President Yoweri Kaguta Museveni has revealed that Uganda is fast approaching its target of attaining middle income status. Currently, Uganda’ per capita Gross domestic product (GDP) stands at $908. In a few years the president said the country will attain middle income status.
A couple of years ago, the government of Uganda undertook a plan to propel the country into middle income status by 2020. By 2020, the country failed to attain the middle status income though most of its fiscal policy were greatly hinged to capital development.
The World Bank classifies countries with the Middle Income Status as those whose citizen’s average income is between USD 1,000 to 12,000. Based on the formula of how Middle Income Countries are determined, close to half of all African countries are in the middle income range.

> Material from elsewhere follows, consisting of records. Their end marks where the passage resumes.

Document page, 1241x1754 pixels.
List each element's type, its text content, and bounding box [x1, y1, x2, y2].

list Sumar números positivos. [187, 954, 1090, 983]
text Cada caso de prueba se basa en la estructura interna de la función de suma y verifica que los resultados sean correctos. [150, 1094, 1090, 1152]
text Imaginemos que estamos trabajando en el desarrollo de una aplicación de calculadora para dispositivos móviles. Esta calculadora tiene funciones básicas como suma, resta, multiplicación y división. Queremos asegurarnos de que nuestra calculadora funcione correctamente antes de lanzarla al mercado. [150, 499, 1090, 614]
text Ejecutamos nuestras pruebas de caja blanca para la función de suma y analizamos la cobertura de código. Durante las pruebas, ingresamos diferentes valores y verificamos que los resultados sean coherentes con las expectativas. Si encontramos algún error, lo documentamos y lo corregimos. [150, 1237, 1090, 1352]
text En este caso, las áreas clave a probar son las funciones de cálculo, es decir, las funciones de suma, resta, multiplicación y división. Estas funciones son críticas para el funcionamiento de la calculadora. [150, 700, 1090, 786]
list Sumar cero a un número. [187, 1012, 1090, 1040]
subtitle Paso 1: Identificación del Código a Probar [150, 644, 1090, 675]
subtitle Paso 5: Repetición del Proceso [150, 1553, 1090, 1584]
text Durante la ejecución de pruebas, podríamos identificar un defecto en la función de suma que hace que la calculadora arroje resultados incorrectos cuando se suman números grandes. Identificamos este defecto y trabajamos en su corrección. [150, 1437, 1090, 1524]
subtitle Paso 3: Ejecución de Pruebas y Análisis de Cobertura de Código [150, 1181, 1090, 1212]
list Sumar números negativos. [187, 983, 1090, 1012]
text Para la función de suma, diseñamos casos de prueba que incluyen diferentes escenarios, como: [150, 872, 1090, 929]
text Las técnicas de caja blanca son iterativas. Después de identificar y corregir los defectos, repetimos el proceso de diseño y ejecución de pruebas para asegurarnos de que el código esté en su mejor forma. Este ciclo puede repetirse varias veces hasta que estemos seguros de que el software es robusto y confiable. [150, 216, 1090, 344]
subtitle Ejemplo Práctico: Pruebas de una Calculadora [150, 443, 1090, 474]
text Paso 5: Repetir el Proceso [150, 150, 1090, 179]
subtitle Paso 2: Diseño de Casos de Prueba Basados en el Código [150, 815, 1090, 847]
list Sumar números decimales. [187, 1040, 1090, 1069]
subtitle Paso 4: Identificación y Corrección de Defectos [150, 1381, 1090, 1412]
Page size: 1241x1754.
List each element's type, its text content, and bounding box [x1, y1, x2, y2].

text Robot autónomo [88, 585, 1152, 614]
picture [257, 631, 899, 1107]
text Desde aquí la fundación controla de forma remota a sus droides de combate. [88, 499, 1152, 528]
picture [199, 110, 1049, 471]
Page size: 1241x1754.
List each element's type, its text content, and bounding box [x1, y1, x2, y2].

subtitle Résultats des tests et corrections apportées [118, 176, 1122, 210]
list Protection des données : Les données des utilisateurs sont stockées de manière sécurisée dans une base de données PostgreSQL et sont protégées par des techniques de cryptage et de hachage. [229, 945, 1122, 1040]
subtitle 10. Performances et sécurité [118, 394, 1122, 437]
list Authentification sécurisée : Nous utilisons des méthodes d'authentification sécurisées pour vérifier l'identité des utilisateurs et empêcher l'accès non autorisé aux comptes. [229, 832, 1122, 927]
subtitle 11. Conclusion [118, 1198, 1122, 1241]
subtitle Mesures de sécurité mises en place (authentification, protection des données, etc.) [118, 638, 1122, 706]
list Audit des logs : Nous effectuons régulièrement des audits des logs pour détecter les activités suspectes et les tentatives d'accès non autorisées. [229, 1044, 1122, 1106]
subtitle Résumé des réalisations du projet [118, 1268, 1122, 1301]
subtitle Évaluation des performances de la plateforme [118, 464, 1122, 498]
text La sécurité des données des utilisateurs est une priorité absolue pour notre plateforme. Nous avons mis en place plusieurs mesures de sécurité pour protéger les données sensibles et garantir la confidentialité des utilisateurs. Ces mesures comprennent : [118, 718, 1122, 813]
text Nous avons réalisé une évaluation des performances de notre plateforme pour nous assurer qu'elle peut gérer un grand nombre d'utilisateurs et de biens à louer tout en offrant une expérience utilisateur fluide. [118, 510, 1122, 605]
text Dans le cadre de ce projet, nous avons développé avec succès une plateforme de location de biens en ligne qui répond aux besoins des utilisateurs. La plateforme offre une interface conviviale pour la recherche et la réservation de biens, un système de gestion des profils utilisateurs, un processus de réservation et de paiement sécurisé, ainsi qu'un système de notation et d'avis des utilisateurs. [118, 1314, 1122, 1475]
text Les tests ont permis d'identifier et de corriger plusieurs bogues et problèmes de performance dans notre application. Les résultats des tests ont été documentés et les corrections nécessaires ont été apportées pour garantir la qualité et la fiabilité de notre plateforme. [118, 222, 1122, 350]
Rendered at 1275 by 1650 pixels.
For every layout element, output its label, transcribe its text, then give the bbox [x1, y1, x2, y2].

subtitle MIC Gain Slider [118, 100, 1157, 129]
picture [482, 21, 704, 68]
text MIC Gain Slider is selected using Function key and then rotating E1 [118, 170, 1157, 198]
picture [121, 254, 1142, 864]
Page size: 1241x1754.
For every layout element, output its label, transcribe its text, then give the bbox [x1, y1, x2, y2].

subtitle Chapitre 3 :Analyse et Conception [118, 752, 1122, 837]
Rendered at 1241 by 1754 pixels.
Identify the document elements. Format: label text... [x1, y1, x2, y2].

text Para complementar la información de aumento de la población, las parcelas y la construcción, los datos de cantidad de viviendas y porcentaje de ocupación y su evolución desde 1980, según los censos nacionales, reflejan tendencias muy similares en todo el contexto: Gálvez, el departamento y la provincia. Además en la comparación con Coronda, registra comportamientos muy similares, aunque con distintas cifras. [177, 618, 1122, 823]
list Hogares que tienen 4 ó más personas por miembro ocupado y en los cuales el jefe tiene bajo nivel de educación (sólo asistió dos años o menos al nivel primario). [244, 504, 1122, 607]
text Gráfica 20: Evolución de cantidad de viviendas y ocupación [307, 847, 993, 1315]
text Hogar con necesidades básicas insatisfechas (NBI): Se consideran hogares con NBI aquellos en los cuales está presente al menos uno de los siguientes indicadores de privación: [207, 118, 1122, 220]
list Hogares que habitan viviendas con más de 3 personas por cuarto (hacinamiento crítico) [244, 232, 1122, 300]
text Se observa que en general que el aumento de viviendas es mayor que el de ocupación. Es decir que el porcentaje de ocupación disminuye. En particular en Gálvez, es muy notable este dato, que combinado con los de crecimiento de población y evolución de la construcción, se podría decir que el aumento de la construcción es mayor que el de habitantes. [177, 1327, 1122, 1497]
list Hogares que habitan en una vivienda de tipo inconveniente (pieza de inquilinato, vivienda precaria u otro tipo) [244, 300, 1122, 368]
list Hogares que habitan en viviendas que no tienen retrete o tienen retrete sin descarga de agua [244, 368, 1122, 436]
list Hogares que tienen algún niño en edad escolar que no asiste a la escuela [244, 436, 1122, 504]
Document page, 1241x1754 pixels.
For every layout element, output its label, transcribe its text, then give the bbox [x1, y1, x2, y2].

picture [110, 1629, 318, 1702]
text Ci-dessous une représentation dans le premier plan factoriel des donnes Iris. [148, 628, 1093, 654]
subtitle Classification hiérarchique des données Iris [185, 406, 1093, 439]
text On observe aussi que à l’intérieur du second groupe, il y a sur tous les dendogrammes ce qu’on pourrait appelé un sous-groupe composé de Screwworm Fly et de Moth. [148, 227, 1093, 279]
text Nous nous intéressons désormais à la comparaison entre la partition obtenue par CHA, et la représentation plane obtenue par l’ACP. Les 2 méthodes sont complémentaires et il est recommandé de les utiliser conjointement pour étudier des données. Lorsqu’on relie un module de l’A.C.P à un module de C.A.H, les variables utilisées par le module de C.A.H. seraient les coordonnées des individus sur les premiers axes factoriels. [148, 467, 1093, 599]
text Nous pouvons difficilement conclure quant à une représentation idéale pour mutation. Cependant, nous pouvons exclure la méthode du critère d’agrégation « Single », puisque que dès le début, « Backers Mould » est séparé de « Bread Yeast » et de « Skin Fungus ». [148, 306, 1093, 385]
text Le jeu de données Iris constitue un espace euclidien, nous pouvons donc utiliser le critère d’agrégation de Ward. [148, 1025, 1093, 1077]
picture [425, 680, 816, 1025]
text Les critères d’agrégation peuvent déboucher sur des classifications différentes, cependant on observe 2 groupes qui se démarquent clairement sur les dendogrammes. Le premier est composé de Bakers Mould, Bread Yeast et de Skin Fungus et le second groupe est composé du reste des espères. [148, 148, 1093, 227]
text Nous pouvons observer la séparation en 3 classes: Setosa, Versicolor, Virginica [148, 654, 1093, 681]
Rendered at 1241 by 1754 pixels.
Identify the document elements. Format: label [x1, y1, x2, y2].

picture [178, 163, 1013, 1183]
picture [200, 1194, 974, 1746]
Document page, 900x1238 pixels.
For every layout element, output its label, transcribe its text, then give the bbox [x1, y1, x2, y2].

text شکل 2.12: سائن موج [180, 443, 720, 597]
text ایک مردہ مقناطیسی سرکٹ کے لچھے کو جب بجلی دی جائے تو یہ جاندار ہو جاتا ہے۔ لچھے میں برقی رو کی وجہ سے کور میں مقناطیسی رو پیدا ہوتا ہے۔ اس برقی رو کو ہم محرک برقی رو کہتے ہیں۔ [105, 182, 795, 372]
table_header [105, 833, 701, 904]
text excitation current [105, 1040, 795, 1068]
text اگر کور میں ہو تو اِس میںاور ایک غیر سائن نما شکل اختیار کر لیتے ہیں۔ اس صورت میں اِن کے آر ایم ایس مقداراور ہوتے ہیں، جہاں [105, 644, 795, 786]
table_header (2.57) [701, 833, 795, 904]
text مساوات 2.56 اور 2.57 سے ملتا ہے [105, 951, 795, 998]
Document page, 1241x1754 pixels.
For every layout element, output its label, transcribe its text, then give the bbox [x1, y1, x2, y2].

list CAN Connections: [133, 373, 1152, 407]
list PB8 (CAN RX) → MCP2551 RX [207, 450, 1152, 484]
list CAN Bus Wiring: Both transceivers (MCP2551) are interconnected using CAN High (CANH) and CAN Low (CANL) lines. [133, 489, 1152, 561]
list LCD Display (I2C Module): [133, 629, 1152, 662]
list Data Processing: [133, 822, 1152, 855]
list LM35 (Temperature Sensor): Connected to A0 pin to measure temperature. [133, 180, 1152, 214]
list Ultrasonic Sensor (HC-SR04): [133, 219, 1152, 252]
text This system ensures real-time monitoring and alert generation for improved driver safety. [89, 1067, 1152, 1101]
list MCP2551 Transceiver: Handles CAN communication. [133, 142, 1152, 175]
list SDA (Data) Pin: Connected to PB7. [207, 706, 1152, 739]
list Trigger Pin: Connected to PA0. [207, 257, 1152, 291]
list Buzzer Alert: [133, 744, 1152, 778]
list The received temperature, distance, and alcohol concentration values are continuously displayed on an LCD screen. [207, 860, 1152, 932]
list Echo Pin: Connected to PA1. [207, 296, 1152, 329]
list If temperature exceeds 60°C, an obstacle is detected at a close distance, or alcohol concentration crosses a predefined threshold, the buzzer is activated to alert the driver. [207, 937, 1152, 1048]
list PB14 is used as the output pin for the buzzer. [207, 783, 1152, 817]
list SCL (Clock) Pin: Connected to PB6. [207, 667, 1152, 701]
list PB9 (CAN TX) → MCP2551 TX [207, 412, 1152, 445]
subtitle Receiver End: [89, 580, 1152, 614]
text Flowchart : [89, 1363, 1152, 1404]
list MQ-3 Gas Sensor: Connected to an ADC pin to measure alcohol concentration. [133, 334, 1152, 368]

“If it had not been for the corona virus that disturbed the last quarter of the last financial year, we would have been even nearer.” He said
He congratulated the president of Tanzania, President Magufuli and his successors for achieving the Middle Income status. In June, the World Bank declared Tanzania a middle income country after its per capita increased from $1,020 in 2018 to $1,080 in 2019, which exceeds the 2019 threshold of $1,036 for lower-middle income status.
“We are intensifying the fight against poverty by encouraging wealth creation.” He said adding that since 1986, Uganda has not only achieved the minimum economic recovery but has also expanded 23 times in size from US$1.55billion to US$37.3billion in the last 34 years.
He said the government is aiming at expanding and deepening industrialization by producing the full range of primary and secondary industrial products that are economically viable, such as starch, cooking gas and industrial alcohol out of maize or industrial sugar out of chai sugar.